La pluie frappait la fenêtre. Elior se précipita dans le doux fauteuil à côté de Grand-père. “Raconte-moi une histoire sur Yahweh ce soir,” dit-il. L'horloge faisait tic-tac sous la douce lumière de la lampe, et Elior tira la couverture jusqu'à son menton.
Grand-père ouvrit la grande Bible familiale sur ses genoux. Les fines pages chuchotèrent. Il raconta comment Yahweh avait créé le vaste ciel et appelait encore les gens par leur nom. Elior regarda la fenêtre sombre, puis sa petite main sur la couverture. “Est-ce que Yahweh peut vraiment voir un garçon comme moi ?” demanda-t-il.
Grand-père pointa la pluie glissant sur le verre. “Yahweh voit chaque goutte,” dit-il. Puis il tapota le nez d'Elior. “Et chaque Elior.” Elior éclata de rire et se rapprocha. La pièce sentait le thé et les vieux livres.
Grand-père raconta comment Yahweh guidait les gens à travers des endroits difficiles. Puis la lampe clignota une fois, deux fois, et Elior sursauta. Des ombres vacillaient sur le mur comme de grands chapeaux dansants. Elior attrapa la manche de Grand-père. Grand-père ria. “Même avec une lampe qui clignote, l'histoire reste.”

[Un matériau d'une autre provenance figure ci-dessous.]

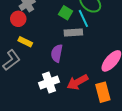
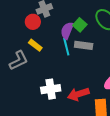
cyan line: (83, 18) -> (66, 47), moved
purple semicircle: (57, 53) -> (67, 31), moved

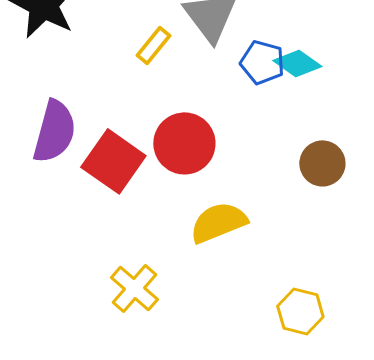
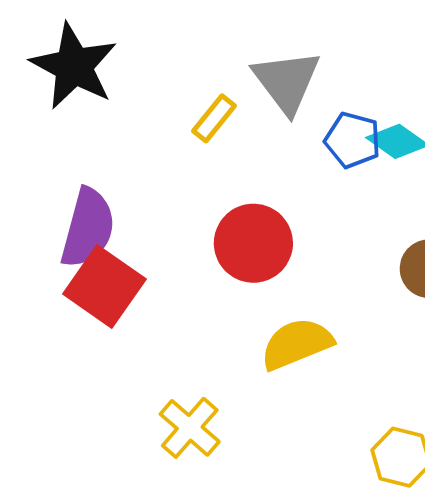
red square: (113, 161) -> (104, 286), moved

Un fort grondement résonna à l'extérieur. “Et si je suis trop petit ?” chuchota Elior. Grand-père ferma doucement la Bible et posa une main dessus. “Yahweh est assez grand pour le tonnerre et assez gentil pour Elior,” dit-il. La pluie semblait plus douce contre la fenêtre.
Grand-père conduisit Elior au lit. Dans le couloir, l'horloge continuait de tictaquer. Elior murmura à nouveau les mots, “Assez grand pour le tonnerre, assez gentil pour Elior.” Sous les couvertures, avec la pluie qui tambourinait sur le toit, il sourit dans la lumière tamisée et laissa les mots rester avec lui.